Пропорциональность и иконоборчество
Подводя итоги, следует отметить, что только пропорциональность является основным мерилом вмешательства государства в регулирование свободы слова. Когда пропаганда тех или иных идей представляет угрозу для общества — определяется общественной культурой. Чем жестче ограничительные рамки, тем эффективнее они могут быть, однако тем больше нарушается свобода слова. Насколько поднимается регулятором курсор противоправности идей, представляющих вызов демократии, настолько же ужесточается защита существующего строя, однако настолько же снижается уровень его демократичности. К этому фактически сводится дилемма добра с кулаками.
Украинские приверженцы закручивания гаек настаивают на превентивности действий по предотвращению распространения в обществе радикальных идей, поэтому требуют прекратить всяческие проявления или популяризацию общественно неприемлемых течений. Представители же либерального крыла украинских демократов, соглашаясь в том, что популяризация определенных идей несет угрозу общественному строю, требуют, однако, чтобы они пресекались исключительно тогда, когда такие идеи приобретают значительный общественный вес, то есть из гипотетически угрожающих превращаются в фактически опасные. То есть первые настаивают на превентивном характере мягкой цензуры, а вторые — на вмешательстве публичного регулятора исключительно при возникновении реальных очертаний угрозы для общества.

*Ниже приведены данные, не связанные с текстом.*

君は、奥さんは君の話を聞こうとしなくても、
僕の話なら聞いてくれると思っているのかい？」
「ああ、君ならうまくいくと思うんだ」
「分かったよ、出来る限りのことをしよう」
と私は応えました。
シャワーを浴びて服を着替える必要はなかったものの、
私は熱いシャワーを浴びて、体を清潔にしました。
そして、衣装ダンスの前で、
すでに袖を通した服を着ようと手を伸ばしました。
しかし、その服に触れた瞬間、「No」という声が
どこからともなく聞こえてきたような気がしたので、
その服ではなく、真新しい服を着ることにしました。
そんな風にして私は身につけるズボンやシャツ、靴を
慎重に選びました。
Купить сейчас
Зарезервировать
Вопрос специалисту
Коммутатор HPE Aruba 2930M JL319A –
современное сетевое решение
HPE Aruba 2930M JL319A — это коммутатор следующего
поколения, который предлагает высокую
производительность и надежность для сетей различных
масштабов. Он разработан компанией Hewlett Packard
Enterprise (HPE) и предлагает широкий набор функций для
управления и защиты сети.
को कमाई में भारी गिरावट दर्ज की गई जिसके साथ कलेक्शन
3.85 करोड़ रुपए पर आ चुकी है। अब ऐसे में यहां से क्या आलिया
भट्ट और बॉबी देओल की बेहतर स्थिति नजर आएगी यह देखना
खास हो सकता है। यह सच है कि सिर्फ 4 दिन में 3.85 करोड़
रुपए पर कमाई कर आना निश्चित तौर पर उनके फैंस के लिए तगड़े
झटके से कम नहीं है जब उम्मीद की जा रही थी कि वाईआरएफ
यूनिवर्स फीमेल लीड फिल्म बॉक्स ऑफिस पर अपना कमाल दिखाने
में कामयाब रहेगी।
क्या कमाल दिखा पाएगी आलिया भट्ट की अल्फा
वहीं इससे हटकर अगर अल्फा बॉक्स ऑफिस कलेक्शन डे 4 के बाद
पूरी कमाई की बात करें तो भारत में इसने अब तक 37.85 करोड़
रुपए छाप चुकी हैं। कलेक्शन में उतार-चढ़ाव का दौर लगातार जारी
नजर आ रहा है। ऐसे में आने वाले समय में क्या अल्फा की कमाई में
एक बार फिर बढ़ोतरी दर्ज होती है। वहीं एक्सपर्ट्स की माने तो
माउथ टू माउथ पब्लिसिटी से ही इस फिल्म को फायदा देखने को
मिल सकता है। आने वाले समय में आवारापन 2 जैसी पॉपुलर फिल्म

Какое из двух направлений изберут представители украинской политической элиты — не суть важно: оба диалектически дополняют друг друга и фактически объясняют одинаковые действия разными теориями. Пока в Украине имеем обратную ситуацию: одними и теми же словами-лозунгами о демократии осуществляются антагонистические идеологические программы. Поэтому крайне важно, чтобы политическая культура украинских политиков — да и всех нас — достигла такого уровня, который позволил бы нам органично оперировать категориями свободы слова и ее возможных ограничений именно в описанной выше системе координат, а не бездумно «запевать» о демократических идеалах, превращая их в популистских правонаследников советских лозунгов о «Решениях ХХХ Съезда Партии в Жизнь».
Пока политические партии в Украине будут носить имена своих лидеров и менять свою идеологию в зависимости от политической конъюнктуры в государстве, Украина не будет иметь прогнозируемого, прочного демократического строя. Действительно, политические рокировки правительств, которые с завидной регулярностью происходят в нашем государстве, — одно из основных достижений многопартийной системы. Оппозиция же является самым крупным конкурентом власти — а в споре рождается и шлифуется истина. Однако пора перенести политическую дискуссию из плоскости красоты глаз и аксессуаров в плоскость идеологических программ. Иконы украинских политиков нужно отбросить, если мы действительно хотим системного развития нашей страны.